RECORDS SUPPLIED Start Marker

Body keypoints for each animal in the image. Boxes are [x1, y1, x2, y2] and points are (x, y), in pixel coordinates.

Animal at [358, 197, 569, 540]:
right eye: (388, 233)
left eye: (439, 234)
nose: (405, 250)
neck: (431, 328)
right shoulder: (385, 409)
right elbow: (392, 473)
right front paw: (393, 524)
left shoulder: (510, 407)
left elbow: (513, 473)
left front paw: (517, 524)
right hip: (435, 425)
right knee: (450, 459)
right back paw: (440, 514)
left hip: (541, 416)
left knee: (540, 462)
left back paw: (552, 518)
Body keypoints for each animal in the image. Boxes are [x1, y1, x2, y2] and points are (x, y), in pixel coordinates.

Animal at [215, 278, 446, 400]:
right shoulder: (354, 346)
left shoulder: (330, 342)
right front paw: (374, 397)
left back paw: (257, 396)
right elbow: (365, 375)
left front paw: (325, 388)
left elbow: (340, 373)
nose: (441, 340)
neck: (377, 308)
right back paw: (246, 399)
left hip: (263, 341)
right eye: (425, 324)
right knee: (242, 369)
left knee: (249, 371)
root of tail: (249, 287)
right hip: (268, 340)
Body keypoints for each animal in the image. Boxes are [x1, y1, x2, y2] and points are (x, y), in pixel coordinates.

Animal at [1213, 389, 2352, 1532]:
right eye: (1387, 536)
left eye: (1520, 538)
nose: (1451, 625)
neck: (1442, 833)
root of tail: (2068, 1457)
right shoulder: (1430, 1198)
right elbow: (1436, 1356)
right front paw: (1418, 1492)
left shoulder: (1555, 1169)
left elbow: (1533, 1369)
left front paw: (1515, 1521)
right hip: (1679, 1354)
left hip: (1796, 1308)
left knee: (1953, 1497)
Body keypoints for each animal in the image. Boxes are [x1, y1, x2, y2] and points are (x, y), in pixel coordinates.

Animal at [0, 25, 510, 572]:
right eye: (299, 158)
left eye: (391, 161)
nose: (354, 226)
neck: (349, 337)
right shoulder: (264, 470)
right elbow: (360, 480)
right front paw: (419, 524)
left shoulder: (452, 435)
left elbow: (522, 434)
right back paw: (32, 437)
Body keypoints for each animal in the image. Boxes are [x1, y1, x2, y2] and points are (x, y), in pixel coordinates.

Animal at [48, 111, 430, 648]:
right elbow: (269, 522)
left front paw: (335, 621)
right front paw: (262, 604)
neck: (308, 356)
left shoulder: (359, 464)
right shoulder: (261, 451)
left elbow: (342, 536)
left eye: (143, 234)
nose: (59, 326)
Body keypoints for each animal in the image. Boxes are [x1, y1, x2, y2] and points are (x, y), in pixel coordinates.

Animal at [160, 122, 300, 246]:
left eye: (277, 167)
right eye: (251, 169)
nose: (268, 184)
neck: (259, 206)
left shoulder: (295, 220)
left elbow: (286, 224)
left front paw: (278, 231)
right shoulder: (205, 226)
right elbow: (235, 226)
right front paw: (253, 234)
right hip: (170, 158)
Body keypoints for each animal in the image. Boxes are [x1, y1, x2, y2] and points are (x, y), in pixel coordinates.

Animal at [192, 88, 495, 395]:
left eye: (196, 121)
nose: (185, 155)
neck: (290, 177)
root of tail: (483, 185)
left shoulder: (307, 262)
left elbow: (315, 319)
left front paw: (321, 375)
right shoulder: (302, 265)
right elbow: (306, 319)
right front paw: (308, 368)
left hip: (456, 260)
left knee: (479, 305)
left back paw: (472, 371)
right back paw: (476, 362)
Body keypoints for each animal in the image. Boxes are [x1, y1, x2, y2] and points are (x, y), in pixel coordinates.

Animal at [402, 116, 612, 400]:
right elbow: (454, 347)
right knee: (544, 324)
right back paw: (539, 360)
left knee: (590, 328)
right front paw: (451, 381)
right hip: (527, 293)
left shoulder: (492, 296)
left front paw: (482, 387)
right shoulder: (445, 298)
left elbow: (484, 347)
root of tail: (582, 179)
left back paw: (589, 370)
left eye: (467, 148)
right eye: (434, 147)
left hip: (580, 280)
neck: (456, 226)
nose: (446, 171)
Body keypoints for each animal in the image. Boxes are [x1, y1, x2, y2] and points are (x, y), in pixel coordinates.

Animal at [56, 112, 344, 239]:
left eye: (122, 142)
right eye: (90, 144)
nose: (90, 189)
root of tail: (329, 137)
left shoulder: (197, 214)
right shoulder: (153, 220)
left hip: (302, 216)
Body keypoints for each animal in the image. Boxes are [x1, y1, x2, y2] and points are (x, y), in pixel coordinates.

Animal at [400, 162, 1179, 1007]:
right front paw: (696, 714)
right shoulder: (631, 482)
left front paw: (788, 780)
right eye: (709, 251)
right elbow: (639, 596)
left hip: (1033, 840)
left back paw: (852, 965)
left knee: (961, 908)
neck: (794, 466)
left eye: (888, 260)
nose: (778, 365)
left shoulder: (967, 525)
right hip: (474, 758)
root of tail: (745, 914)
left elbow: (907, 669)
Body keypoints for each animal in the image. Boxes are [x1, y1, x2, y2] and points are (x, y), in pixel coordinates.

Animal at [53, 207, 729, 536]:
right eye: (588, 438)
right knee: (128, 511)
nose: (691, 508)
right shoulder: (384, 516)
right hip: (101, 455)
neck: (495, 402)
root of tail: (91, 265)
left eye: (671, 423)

RECORDS SUPPLIED End Marker

- **WHAT YOU HAVE TO DO**: Repeat what the records above say. Use their exact words.

- **PROBLEM SOLUTION**:
Body keypoints for each animal in the image. Boxes are [x1, y1, x2, y2] and points are (x, y), in pixel coordinates.

Animal at [358, 197, 569, 540]:
right eye: (388, 233)
left eye: (439, 234)
nose: (405, 250)
neck: (431, 328)
right shoulder: (385, 409)
right elbow: (392, 473)
right front paw: (393, 524)
left shoulder: (510, 407)
left elbow: (513, 473)
left front paw: (517, 524)
right hip: (435, 425)
right knee: (450, 459)
right back paw: (440, 514)
left hip: (541, 416)
left knee: (540, 462)
left back paw: (552, 518)
Body keypoints for each animal in the image. Boxes are [x1, y1, x2, y2] and points are (x, y), in pixel coordinates.

Animal at [215, 278, 446, 400]:
right shoulder: (354, 346)
left shoulder: (330, 342)
right front paw: (374, 397)
left back paw: (257, 396)
right elbow: (365, 375)
left front paw: (325, 388)
left elbow: (340, 373)
nose: (441, 340)
neck: (377, 308)
right back paw: (246, 399)
left hip: (263, 341)
right eye: (425, 324)
right knee: (242, 369)
left knee: (249, 371)
root of tail: (249, 287)
right hip: (268, 340)
Body keypoints for each animal in the image. Boxes are [x1, y1, x2, y2] and points are (x, y), in pixel coordinates.

Animal at [1213, 389, 2352, 1532]:
right eye: (1387, 536)
left eye: (1520, 538)
nose: (1451, 625)
neck: (1442, 833)
root of tail: (2068, 1457)
right shoulder: (1430, 1198)
right elbow: (1436, 1356)
right front paw: (1418, 1492)
left shoulder: (1555, 1169)
left elbow: (1533, 1369)
left front paw: (1515, 1521)
right hip: (1679, 1354)
left hip: (1796, 1308)
left knee: (1953, 1497)
Body keypoints for each animal in the image. Boxes are [x1, y1, x2, y2] and points are (x, y), in pixel coordinates.

Animal at [0, 25, 510, 572]:
right eye: (299, 158)
left eye: (391, 161)
nose: (354, 226)
neck: (349, 337)
right shoulder: (264, 470)
right elbow: (360, 480)
right front paw: (419, 524)
left shoulder: (452, 435)
left elbow: (522, 434)
right back paw: (32, 437)
Body keypoints for each animal in the image. Boxes are [x1, y1, x2, y2] and points are (x, y), in pixel coordinates.

Animal at [48, 111, 430, 648]:
right elbow: (269, 522)
left front paw: (335, 621)
right front paw: (262, 604)
neck: (308, 356)
left shoulder: (359, 464)
right shoulder: (261, 451)
left elbow: (342, 536)
left eye: (143, 234)
nose: (59, 326)
Body keypoints for each animal in the image. Boxes are [x1, y1, x2, y2] and points are (x, y), in pixel coordinates.

Animal at [160, 122, 300, 246]:
left eye: (277, 167)
right eye: (251, 169)
nose: (268, 184)
neck: (259, 206)
left shoulder: (295, 220)
left elbow: (286, 224)
left front paw: (278, 231)
right shoulder: (205, 226)
right elbow: (235, 226)
right front paw: (253, 234)
right hip: (170, 158)
Body keypoints for each animal in the image. Boxes are [x1, y1, x2, y2] and points are (x, y), in pixel coordinates.

Animal at [192, 88, 495, 395]:
left eye: (196, 121)
nose: (185, 155)
neck: (290, 177)
root of tail: (483, 185)
left shoulder: (307, 262)
left elbow: (315, 319)
left front paw: (321, 375)
right shoulder: (302, 265)
right elbow: (306, 319)
right front paw: (308, 368)
left hip: (456, 260)
left knee: (479, 305)
left back paw: (472, 371)
right back paw: (476, 362)
Body keypoints for each animal in the image. Boxes are [x1, y1, x2, y2] and points are (x, y), in pixel coordinates.

Animal at [402, 116, 612, 400]:
right elbow: (454, 347)
right knee: (544, 324)
right back paw: (539, 360)
left knee: (590, 328)
right front paw: (451, 381)
right hip: (527, 293)
left shoulder: (492, 296)
left front paw: (482, 387)
right shoulder: (445, 298)
left elbow: (484, 347)
root of tail: (582, 179)
left back paw: (589, 370)
left eye: (467, 148)
right eye: (434, 147)
left hip: (580, 280)
neck: (456, 226)
nose: (446, 171)
Body keypoints for each animal in the image. Boxes are [x1, y1, x2, y2] and points are (x, y), in pixel coordinates.

Animal at [56, 112, 344, 239]:
left eye: (122, 142)
right eye: (90, 144)
nose: (90, 189)
root of tail: (329, 137)
left shoulder: (197, 214)
right shoulder: (153, 220)
left hip: (302, 216)
Body keypoints for each animal in the image. Boxes are [x1, y1, x2, y2] and points are (x, y), in pixel coordinates.

Animal at [400, 162, 1179, 1007]:
right front paw: (696, 714)
right shoulder: (631, 482)
left front paw: (788, 780)
right eye: (709, 251)
right elbow: (639, 596)
left hip: (1033, 840)
left back paw: (852, 965)
left knee: (961, 908)
neck: (794, 466)
left eye: (888, 260)
nose: (778, 365)
left shoulder: (967, 525)
right hip: (474, 758)
root of tail: (745, 914)
left elbow: (907, 669)
Body keypoints for each animal in the image. Boxes are [x1, y1, x2, y2] and points are (x, y), in pixel coordinates.

Animal at [53, 207, 729, 536]:
right eye: (588, 438)
right knee: (128, 511)
nose: (691, 508)
right shoulder: (384, 516)
right hip: (101, 455)
neck: (495, 402)
root of tail: (91, 265)
left eye: (671, 423)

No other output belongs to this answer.